Cranky on the Web (June 11 – 15)


Mythbusting: What an Airline Means When It Says its Plane Left On TimeConde Nast Daily Traveler
There’s a lot of talk about schedule padding this week. Here’s a little clarity on why it happens.

Photos: Inside Disney’s New California Adventure and Cars LandConde Nast Daily Traveler
I went off topic for a second CN post this week. I had the chance to go to a sneak preview of the new Cars Land at Disney California Adventure. The whole park is just so much better with all the changes that have been made.

2 comments on “Cranky on the Web (June 11 – 15)
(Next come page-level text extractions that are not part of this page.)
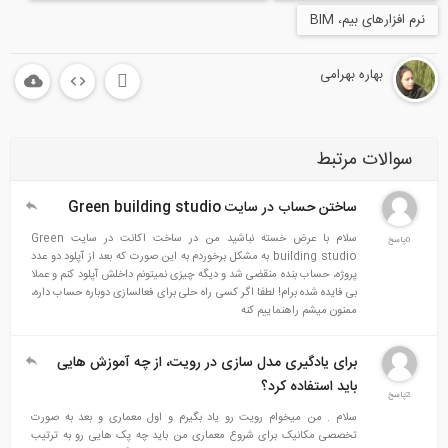
زارهای بیم، BIM
بهاره بهرامی
الات مرتبط
ساختن حساب در سایت Green building studio
سلام با عرض خسته نباشید من در ساخت اکانت در سایت Green
building studio به مشکل برخوردم به این صورت که بعد از آپلود دو عدد
پروژه، حساب بنده منقضی شد و دیگه چیزی نمیتونم داخلش آپلود کنم و عملا
بی فایده شده برام! لطفا اگر کسی راه حلی برای فعالسازی دوباره حساب داره،
ممنون میشم راهنماییم کنه
برای یادگیری مدل سازی در رویت، از چه آموزش هایی
باید استفاده کرد؟
سلام . من میخوام رویت رو یاد بگیرم و اول معماری و بعد به صورت
تخصصی مکانیک برای شروع معماری من باید چه پک هایی رو به ترتیب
  1. The one thing about reading stories and replied comments is hearing what some reporter believes and how travelers react to these stories and what they think. But until you have worked for an airline you don’t really know the reason behind so many things in the airline world.

    It’s reading blogs/stories from people who have or are working in that industry do people learn what’s real and what is just someone trying to get ratings or readers and stirring things up.

    And you are right about airlines not wanting you to miss your connection just like a grocery store doesn’t really want to be out of corn flakes just to tick you off or yeah Disneyland really wants Space Mountain to break down so they can turn riders away and make them mad.

  2. Airlines DO NOT hold connections for various reasons, yes, I agree. But, is cost what drives it or that the airline LOOKS GOOD for the DOT statistics that are published monthly for ON TIME PERFORMANCE?

    In most cases, the airlines could hold flights at the end of the night, the last bank of flights from major hubs. They’re doing one flight and the plane terminates for the night. They do NOT hold these nights as well. On time stats trump missed connects. Until the DOT starts keeping statistics on mis-connects, that’s one less reason to hold the plane.